Available data:
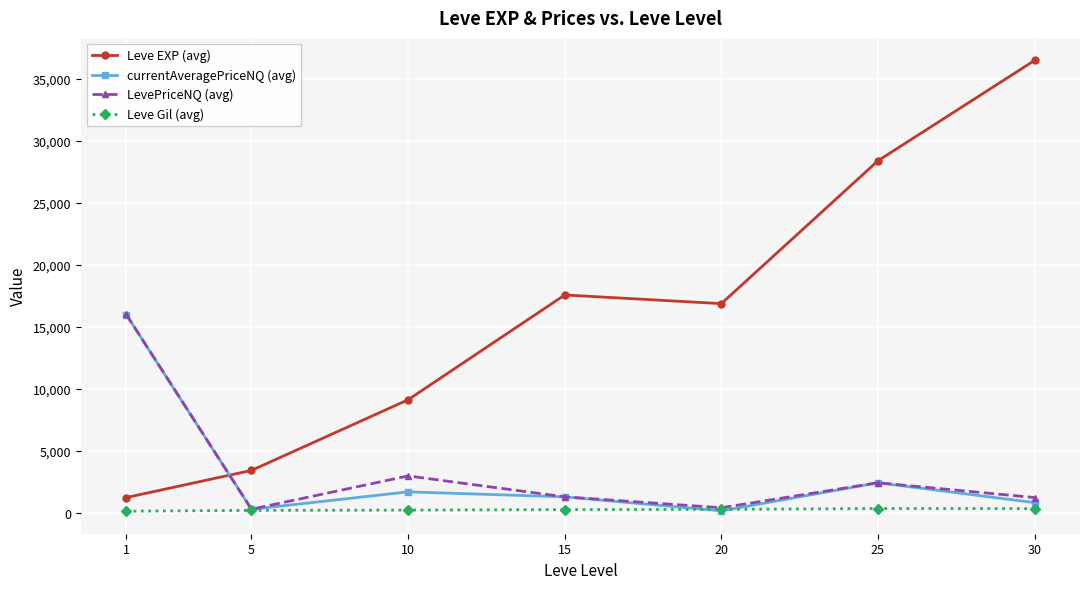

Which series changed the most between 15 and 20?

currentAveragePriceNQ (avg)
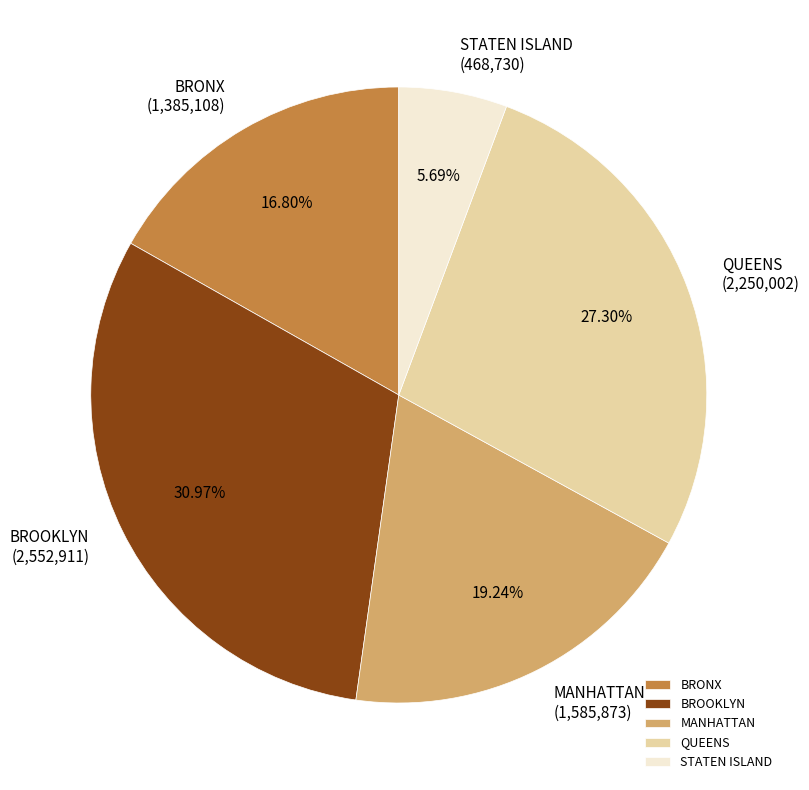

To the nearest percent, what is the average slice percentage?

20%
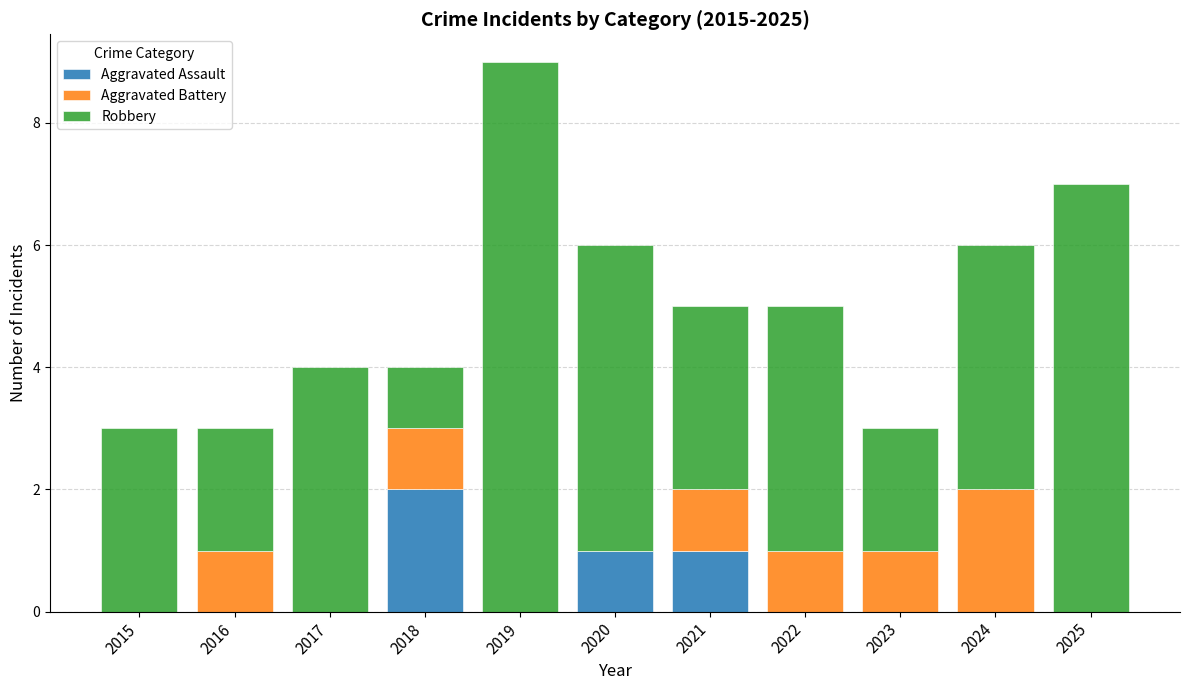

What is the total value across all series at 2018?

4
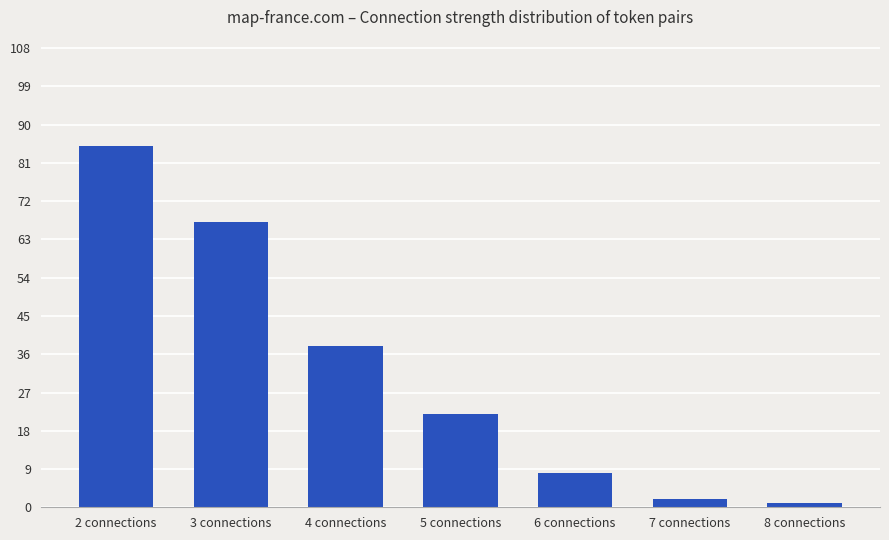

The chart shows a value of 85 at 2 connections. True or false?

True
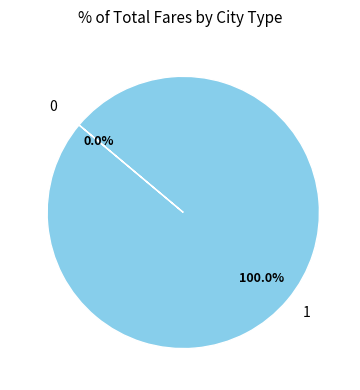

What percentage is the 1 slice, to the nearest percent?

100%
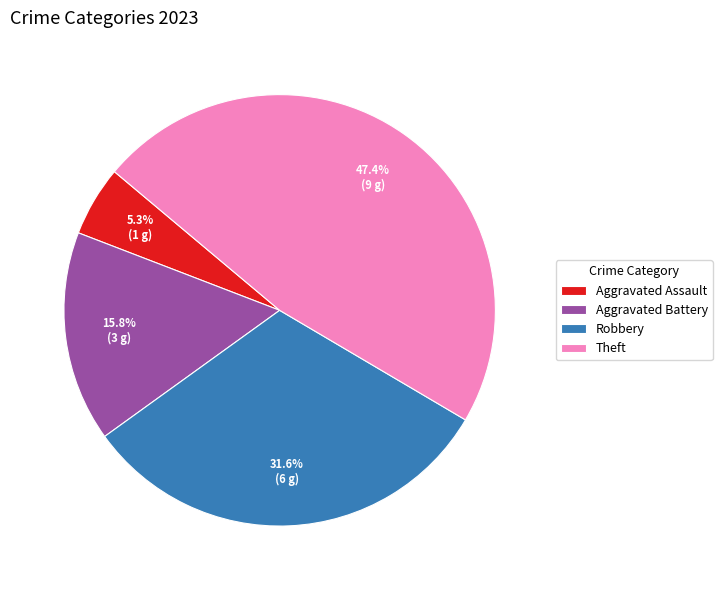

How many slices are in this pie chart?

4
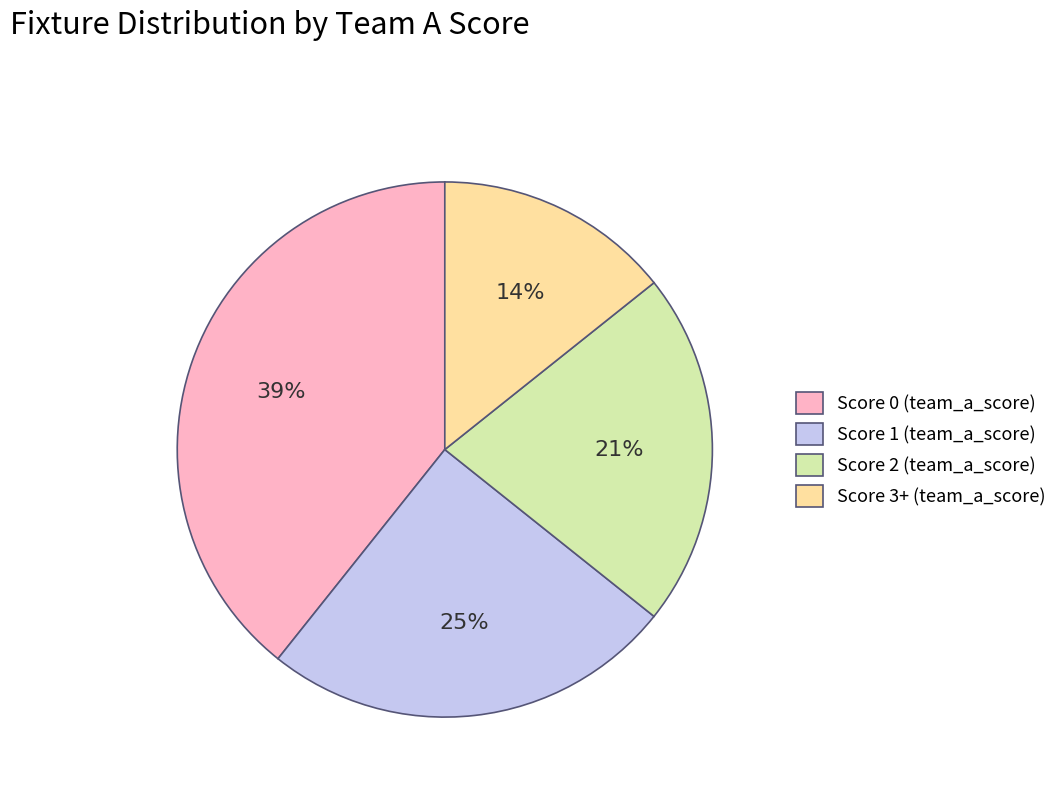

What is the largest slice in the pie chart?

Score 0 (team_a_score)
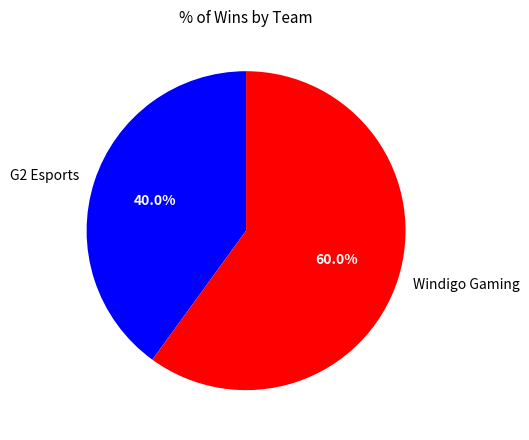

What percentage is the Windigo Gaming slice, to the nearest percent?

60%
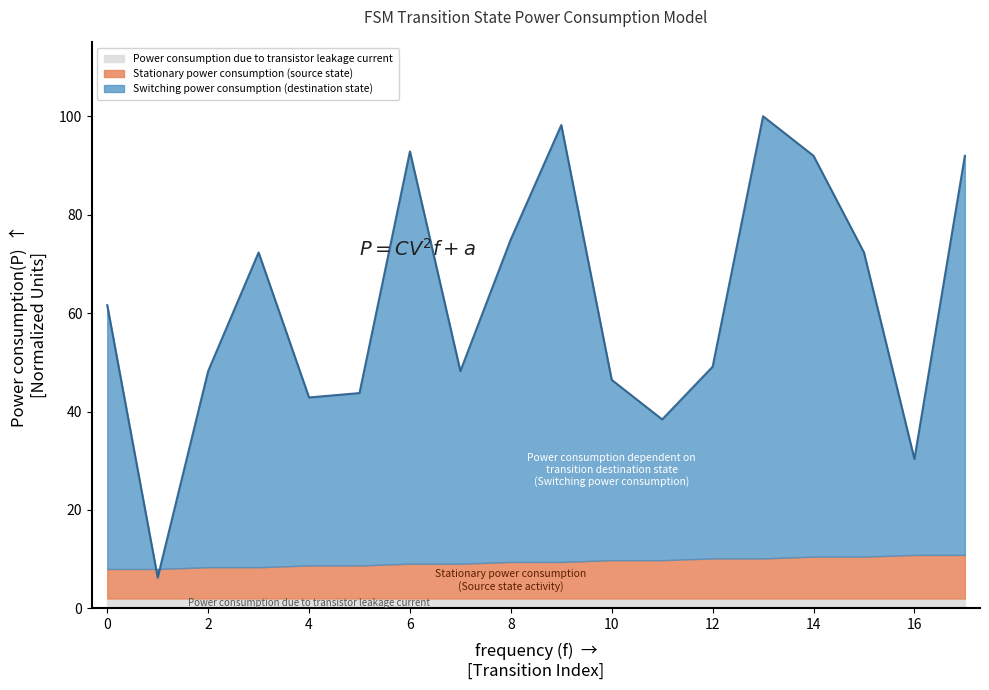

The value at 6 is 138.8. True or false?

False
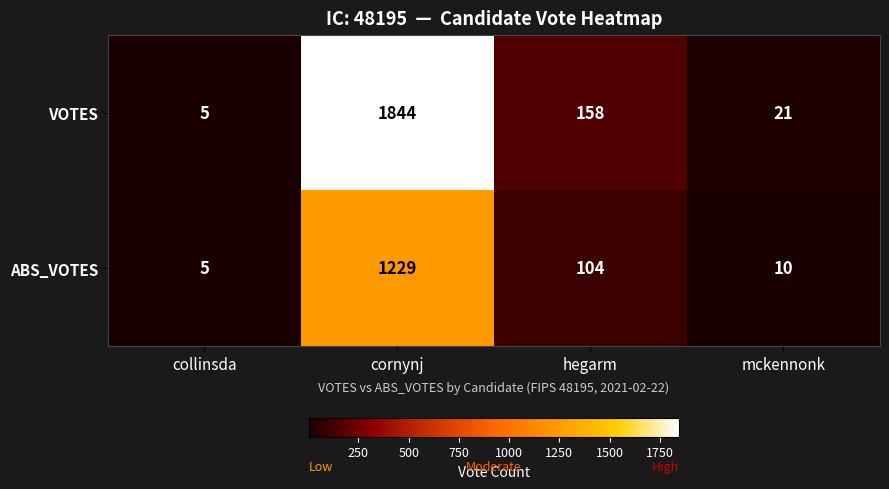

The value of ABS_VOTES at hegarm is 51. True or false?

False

Exercise:
Report every line of the records that contains the word "value", copying each such line in full.

Task answer:
What is the total value across all series at 2018?
The chart shows a value of 85 at 2 connections. True or false?
The value at 6 is 138.8. True or false?
The value of ABS_VOTES at hegarm is 51. True or false?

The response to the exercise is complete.